É justamente essa espécie, a Coffea eugenioides, a responsável por legar aos frutos do cafeeiro mais cultivado comercialmente as características mais cobiçadas, como o alto teor de açúcares.

Num estranho caso de dupla personalidade biológica, os genes da C. eugenioides ainda se manifestam de forma independente no organismo da planta cultivada.

Isso porque o C. arabica, cafeeiro mais comum no planeta hoje é um híbrido, resultado do cruzamento natural entre a C. eugenioides e outra espécie, a C. canephora, há cerca de 1 milhão de anos.

"Sabe quando a gente diz que Fulano tem os olhos da mãe e o nariz do pai? É mais ou menos isso, só que depois de um número muitíssimo maior de gerações", explica Gonçalo Guimarães Pereira, pesquisador da Unicamp (Universidade Estadual de Campinas).

Pereira é um dos autores de dois mapeamentos recentes sobre os genes ativos no C. arabica e no C. canephora, junto com Ramon Vidal (também da Unicamp), Jorge Mondego, do Instituto Agronômico de Campinas, e David Pot, do centro de pesquisas francês Cirad.

Já era esperado um considerável grau de esquisitice no genoma do C. arabica. É que quando as duas espécies "mães" da planta se cruzaram há cerca de 1 milhão de anos, o material genético do vegetal-filho foi duplicado.

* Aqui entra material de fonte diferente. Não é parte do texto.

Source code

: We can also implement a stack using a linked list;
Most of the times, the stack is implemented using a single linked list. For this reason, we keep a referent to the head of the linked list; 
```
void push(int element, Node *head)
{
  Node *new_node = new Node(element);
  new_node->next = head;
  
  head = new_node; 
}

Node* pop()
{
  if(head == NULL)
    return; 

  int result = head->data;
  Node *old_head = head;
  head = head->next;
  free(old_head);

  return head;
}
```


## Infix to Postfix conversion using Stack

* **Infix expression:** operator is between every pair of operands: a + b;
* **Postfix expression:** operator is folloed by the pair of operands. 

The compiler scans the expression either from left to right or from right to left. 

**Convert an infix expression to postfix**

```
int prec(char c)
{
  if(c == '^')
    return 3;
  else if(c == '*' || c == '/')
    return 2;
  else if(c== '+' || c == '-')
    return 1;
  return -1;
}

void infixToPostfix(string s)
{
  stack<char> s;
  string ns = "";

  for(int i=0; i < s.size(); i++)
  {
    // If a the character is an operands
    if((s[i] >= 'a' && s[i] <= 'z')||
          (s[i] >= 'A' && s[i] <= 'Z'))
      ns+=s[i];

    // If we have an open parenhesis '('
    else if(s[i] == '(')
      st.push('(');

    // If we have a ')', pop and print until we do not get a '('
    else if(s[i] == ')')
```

Editoria de Arte/Folhapress

CÓPIAS DE CROMOSSOMOS

Em vez de duas cópias de cada cromossomo, como ocorre com os seres humanos, o genoma do C. arabica tem quatro cópias de cada cromossomo. "Só que a diferença de origem se manteve. É como se houvessem dois subgenomas", diz Pereira.

Esse fenômeno se manifesta até no nível dos tecidos da planta –é como se boa parte dos frutos derivasse apenas da "receita" presente numa das espécies ancestrais, enquanto as raízes viessem da outra espécie-mãe.

No caso, a maneira como a planta comercial processa moléculas como carboidratos e alcaloides parece depender, em grande medida, da C. eugenioides.

Isso não é mera curiosidade: se quiserem plantas com mais qualidade, os produtores muito provavelmente vão precisar cruzar suas variedades com a planta. "E hoje ela é totalmente negligenciada. Para achar um exemplar aqui no Brasil foi um custo", diz Pereira, brincando que ela "é praticamente um matinho".

Para o especialista, o conhecimento pode dar um empurrãozinho na qualidade da safra cafeeira do Brasil, que hoje produz poucos cafés considerados mais finos.

As pesquisas estão nas revistas científicas "Plant Physiology" e "BMC Plant Biology". A equipe recebeu apoio do Consórcio Pesquisa Café e da Fapesp (Fundação de Amparo à Pesquisa do Estado de São Paulo).